Saudi cleric to sue Guardian newspaper

Published
By Staff

A prominent Saudi cleric intends to sue the British mass circulation Guardian newspaper over an article involving an interview with him that he is spearheading a campaign against reforms by King Abdullah.

Sheikh Saad Bin Naser al-Shethri, who was fired by King Abdullah from the Gulf country’s high council of scholars last year, said the article written by the Guardian’s reporter Jason Burke on Friday is incorrect on the grounds that he did not refer during the interview to the Monarch’s reform programmes.

“This article and the statements attributed to me contain lies and errors…I would like to say that the comments attributed by that reporter to me are mere lies because I have not said them,” he said, quoted by Saudi newspapers.

“For this reason, I will file a court case against the Guardian and that reporter because of this serious offence, falsification and lying…thanks God, I have the tape which includes my interview with that reporter and my sermon.”

Shethri, 46, said Burke came to Saudi Arabia this week and asked him if he can attend his sermon at a mosque in Riyadh.

” He then requested an interview with me and all what I said in the interview and the sermon was recorded…what he said about King Abdullah’s reforms was never mentioned in the interview or the sermon,” he said.

Following are excerpts of Burke’s article in the Guardian on Friday:

“On a Friday at one o'clock, Sheikh Saad Bin Naser al-Shethri is leading prayers in a small mosque in an upmarket neighbourhood of Riyadh, the Saudi capital. The faithful fill two floors, listening to the cleric's sermon on the true sense of the traditional greeting "salaam aleikum" – peace be upon you. This, Shethri says, means love thy neighbour.

It is a moderate message from a man who even in fiercely conservative Saudi Arabia, home to the most rigorous strands of Muslim practice in the world, is considered a hardliner. Only 18 months ago, Shethri, 46, was fired from the country's high council of religious scholars by King Abdullah, who has ruled the kingdom since 2005.
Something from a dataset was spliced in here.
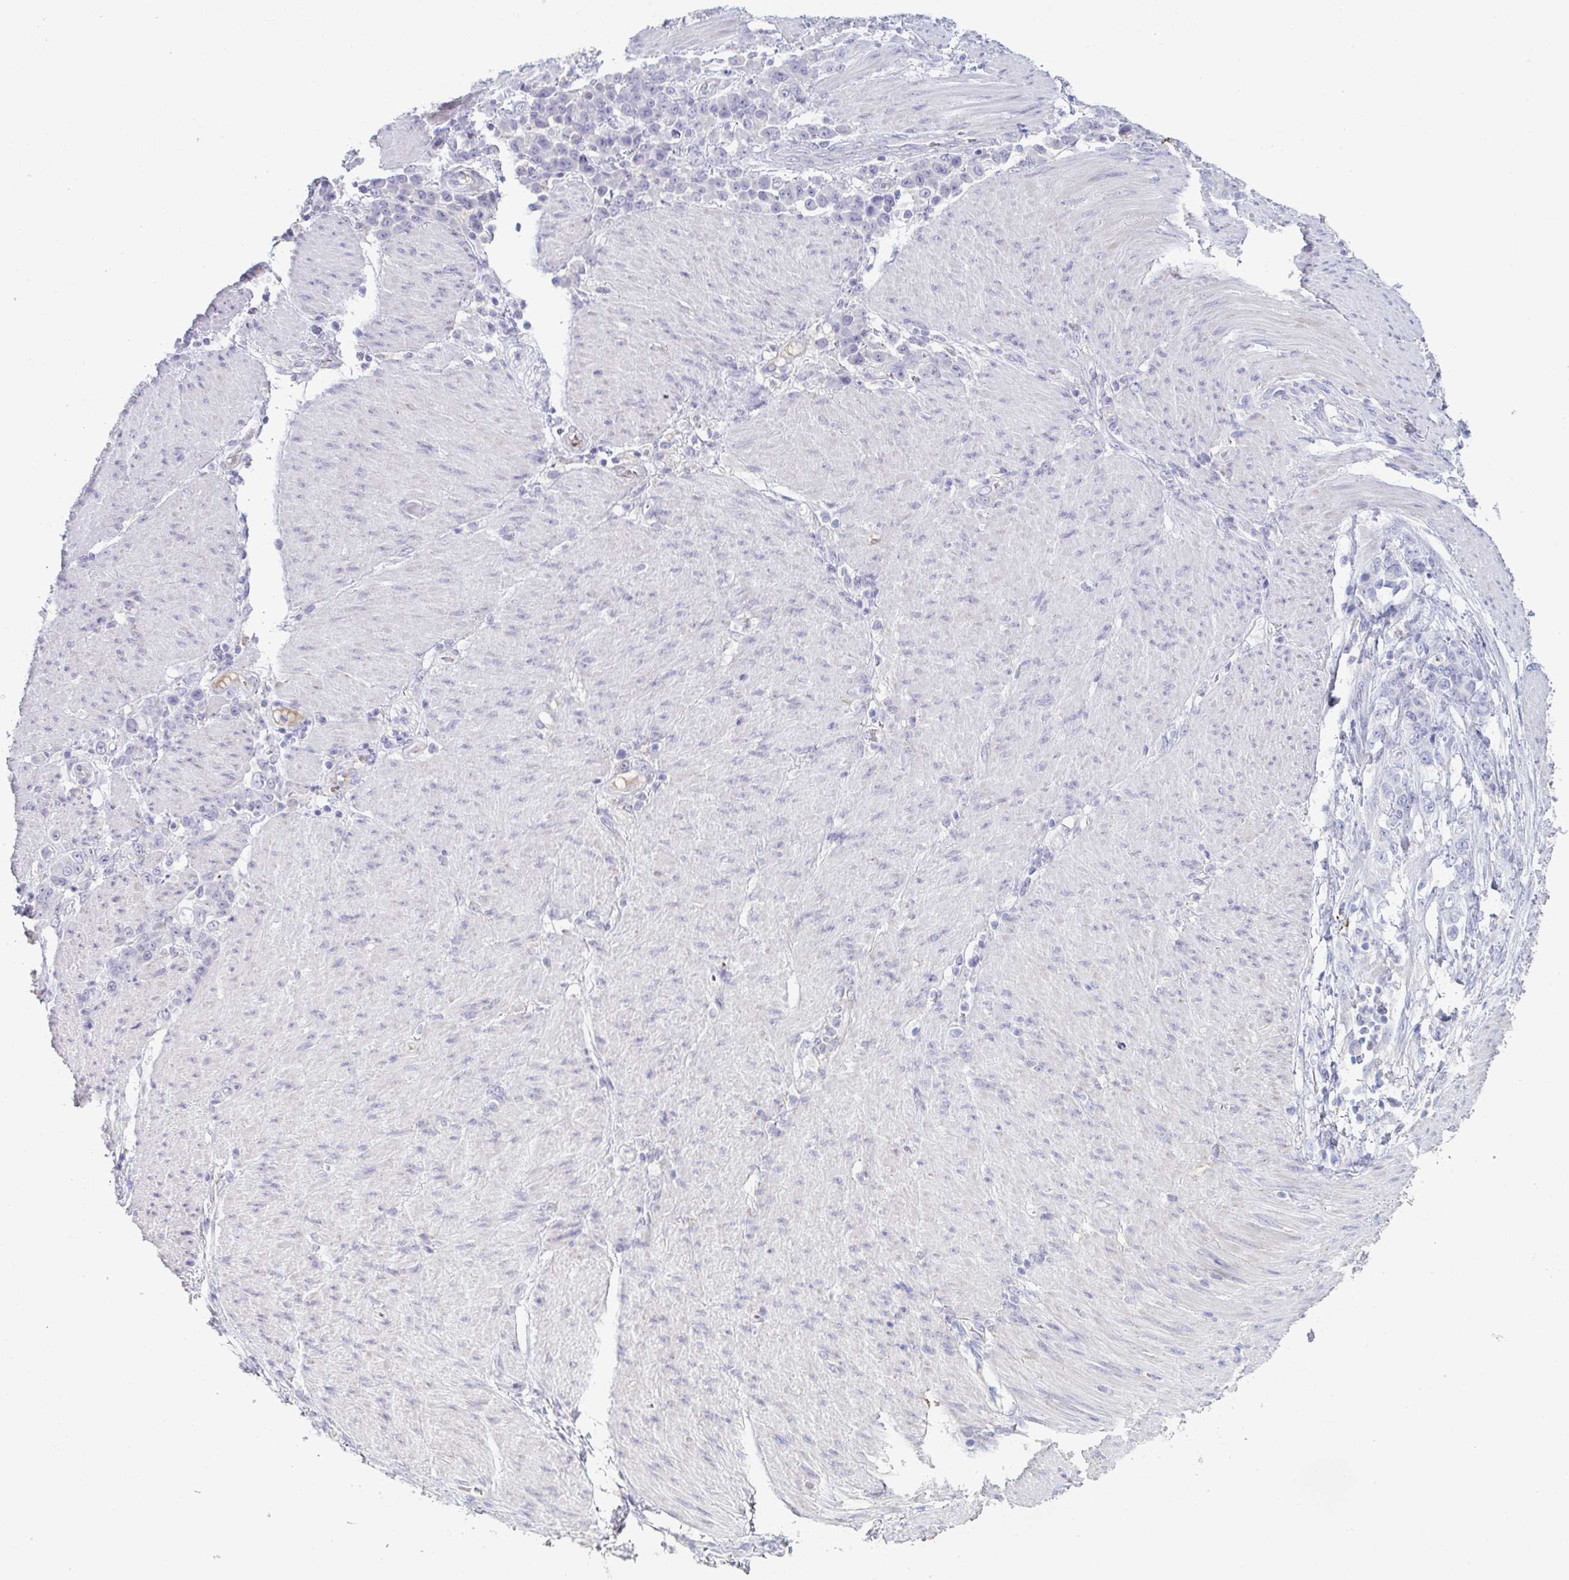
{"staining": {"intensity": "negative", "quantity": "none", "location": "none"}, "tissue": "stomach cancer", "cell_type": "Tumor cells", "image_type": "cancer", "snomed": [{"axis": "morphology", "description": "Adenocarcinoma, NOS"}, {"axis": "topography", "description": "Stomach"}], "caption": "Micrograph shows no protein staining in tumor cells of adenocarcinoma (stomach) tissue.", "gene": "ADAM21", "patient": {"sex": "female", "age": 79}}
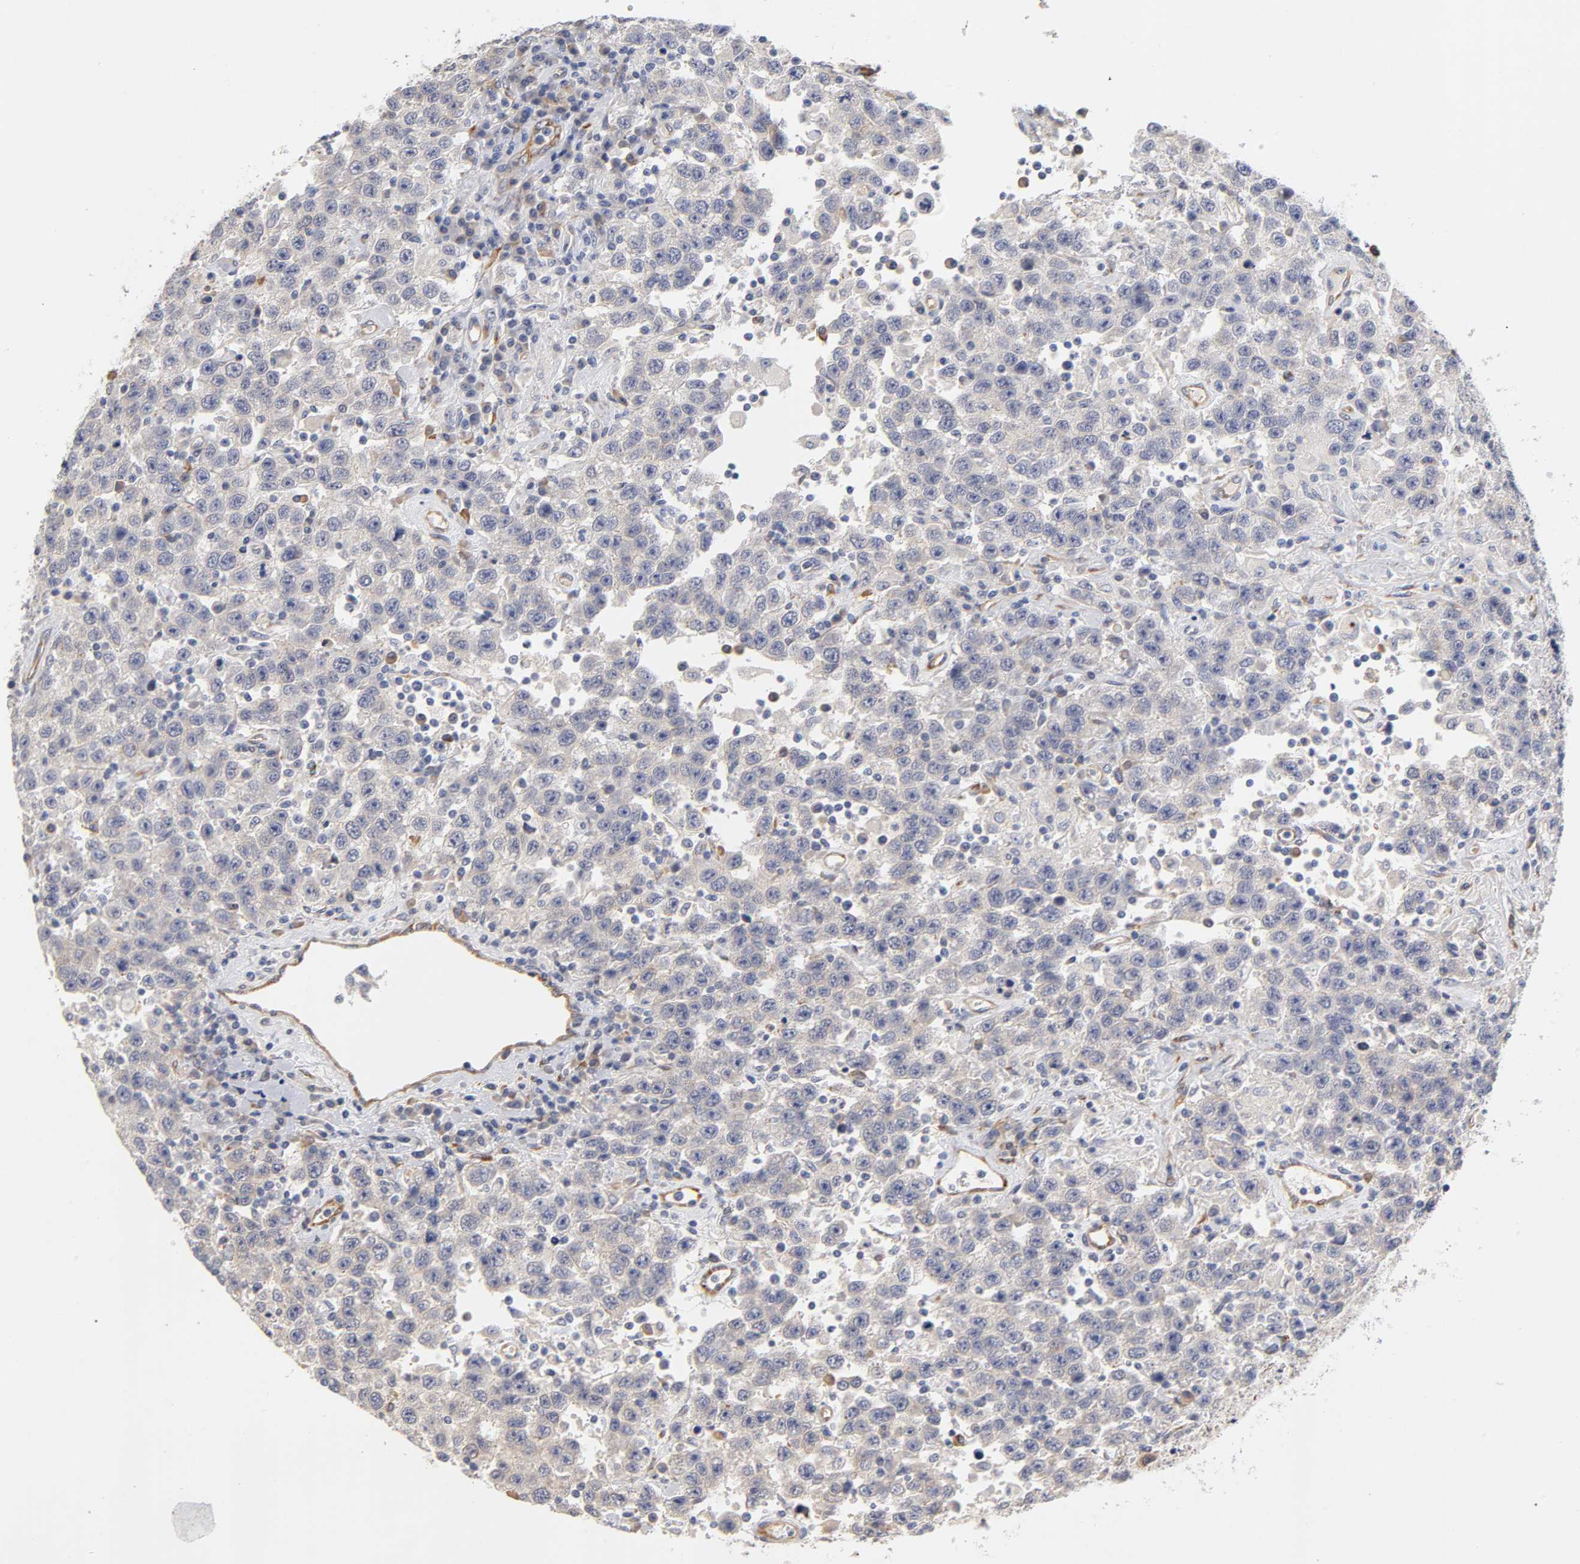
{"staining": {"intensity": "negative", "quantity": "none", "location": "none"}, "tissue": "testis cancer", "cell_type": "Tumor cells", "image_type": "cancer", "snomed": [{"axis": "morphology", "description": "Seminoma, NOS"}, {"axis": "topography", "description": "Testis"}], "caption": "Micrograph shows no protein positivity in tumor cells of seminoma (testis) tissue. The staining was performed using DAB (3,3'-diaminobenzidine) to visualize the protein expression in brown, while the nuclei were stained in blue with hematoxylin (Magnification: 20x).", "gene": "LAMB1", "patient": {"sex": "male", "age": 41}}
His offence was to have criticised the king's decision to allow male and female researchers to work together at the new multibillion pound science university built on the Red Sea coast. The king had called the university, a key part of Saudi Arabia's drive towards economic modernisation, a "beacon of tolerance". Shethri retorted that "mixing [genders] is a great sin and a great evil ... When men mix with women, their hearts burn and they will be diverted from their main goal [of] education."

Shethri remains unrepentant. In an interview with the Guardian, his first with a western newspaper, he says the duty of religious scholars is to advise sovereign rulers but also "to make governors fear God if they err from the right path and to remind them of God's punishment if they continue to err".

In an implicit criticism of the hugely wealthy royal family, Shethri said the Qur'an teaches money should not be admired nor should the rich be envied. The poorer you are, he said, "the less you will have to account for in this life and the next".

"Relations between the royal family and the clergy are very good," says Turki al-Sudeiri, editor of the loyalist al'Riyadh newspaper.